Investigating the structural/legal peculiarities of political parties in US.

A longstanding concern on the US electoral left is the issue of “candidate accountability” – if we elect a left-wing candidate, how can we be sure that he or she will stay true to our politics while in office? It’s a big problem. One solution regularly proposed is that the left needs to break with the Democrats and build a third party. Rather than continuing to run candidates on the Democratic ballot line, the left should create its own party; such a party could endorse only candidates fully vetted by and accountable to the party membership, and could discipline candidates–even revoke their party membership–if they moved right in office.

This is an appealing idea. Unfortunately, here in the United States, creating a formal political party which exerts this kind of control over candidates is illegal.

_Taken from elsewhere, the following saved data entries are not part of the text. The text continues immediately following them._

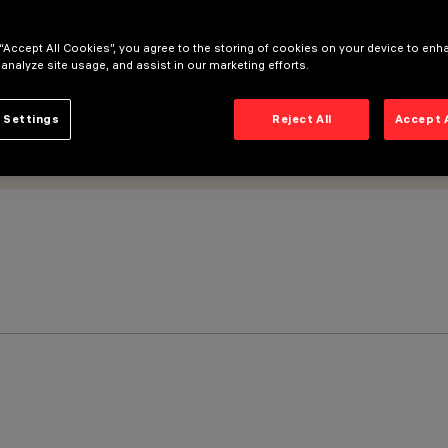
 “Accept All Cookies”, you agree to the storing of cookies on your device to enh
 analyze site usage, and assist in our marketing efforts.
 Settings
Reject All
Accept 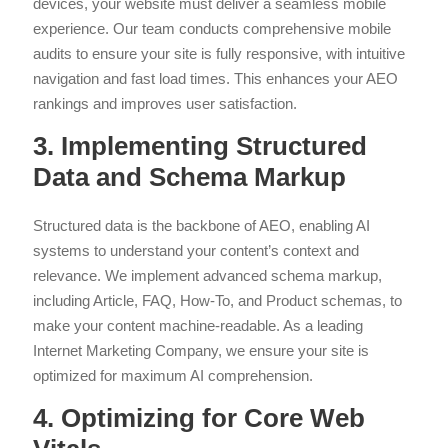
devices, your website must deliver a seamless mobile
experience. Our team conducts comprehensive mobile
audits to ensure your site is fully responsive, with intuitive
navigation and fast load times. This enhances your AEO
rankings and improves user satisfaction.
3. Implementing Structured
Data and Schema Markup
Structured data is the backbone of AEO, enabling AI
systems to understand your content’s context and
relevance. We implement advanced schema markup,
including Article, FAQ, How-To, and Product schemas, to
make your content machine-readable. As a leading
Internet Marketing Company, we ensure your site is
optimized for maximum AI comprehension.
4. Optimizing for Core Web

Some people on the left wing of DSA argue that we need to form our own party so we can avoid candidate accountability issues like the ones they perceive in our relationship with AOC. But, as I have shown, this is exactly wrong: DSA can address candidate accountability issues only to the extent that it is not a formal political party. A formal political party would have no way of unendorsing someone like AOC.

This isn’t true in most countries. In the UK, for example, the national elected leadership of the Labour Party is perfectly capable of forbidding an individual from running for office as a Labour candidate; that’s what they did to Jeremy Corbyn. The Labour Party didn’t have to go to Corbyn’s district and door-knock, or drop a million-dollar independent expenditure on him, to knock him off the Labour line; they simply voted him off, as they had a perfect right to do. In most countries the idea that the elected leadership of a party can decide who runs on that party’s line seems quite natural–what else could it mean to have a political party?

But in the US, parties just aren’t allowed to do that—not the Democratic Party and not the Socialism Party. The Democratic Party can’t stop AOC (or Joe Lieberman, or Kyrsten Sinema, or Ilhan Omar) from running as a Democrat.

The question of why the US regulates political party selection of candidates down to the last detail would take us beyond the scope of this essay. Briefly, though, state regulation of parties is best seen as a reformist compromise ameliorating the anti-democratic effects of the two-party duopoly. In most countries, parties can choose candidates in any way they see fit, including in ways that exclude ordinary voters from having a voice. But the potentially undemocratic effects of these selection processes are mitigated by the fact that voters who don’t like the outcomes can split and form another party. In the US, our law on political parties reflects a judgment that voters can’t (as a practical matter) form a separate (viable) party, and so as a consolation prize we have the legal right to influence the candidate selection processes of the parties we’re stuck with.

In DSA and on the US left more broadly, when we argue about whether to use the Democratic Party ballot line or create our own ballot line so we can have a disciplined party, the debate is often over whether our own ballot line is a necessary condition for party discipline and coherence (“can we build a caucus of elected socialists if they’re elected on the Democratic line, or do we need our own line?”) That’s the wrong question. The right question is whether our own ballot line is even compatible with discipline and coherence (“can we maintain electoral unity when our decision-making process on who to back electorally is taken out of our hands, broken up across hundreds of districts and opened to anyone who wants to participate?”) and the answer is, obviously, no we can’t.

This is a double-edged sword for the left. On the one hand, we can’t build our own ballot-line party that enforces candidate discipline through collective decisions. But on the other hand, neither can “the” Democratic Party. “The” Democratic Party is legally bound to let us run on “their” ballot line in “their” internal (primary) elections. If they weren’t – if the laws were different – then we’d find it both necessary and also possible to form a ballot-line third party. As things stand, it is not necessary and also not possible.

None of this is to say that we can stop worrying about candidate accountability and party discipline. The absence of real, disciplined political parties is a colossal problem in US politics; not only does it confront the socialist left with the constant threat of political co-optation, but the very same issue makes it enormously difficult for even moderate Democrats to enact their political agenda. One need think only of the fate of Biden’s very progressive domestic agenda in 2021-22 at the hands of Joe Manchin and Kyrsten Sinema. The lack of a framework for meaningfully accountable electoral representation in the US is a huge barrier to enacting not only radical but even moderate reforms.

But the left is deluded if it believes that forming a new ballot-line political party will help overcome this barrier. Realistic efforts to address the problem of party accountability and discipline must begin from the observation that these characteristics, which are intrinsic features of formal political parties in most democracies, are incompatible with formal political partyhood in the US.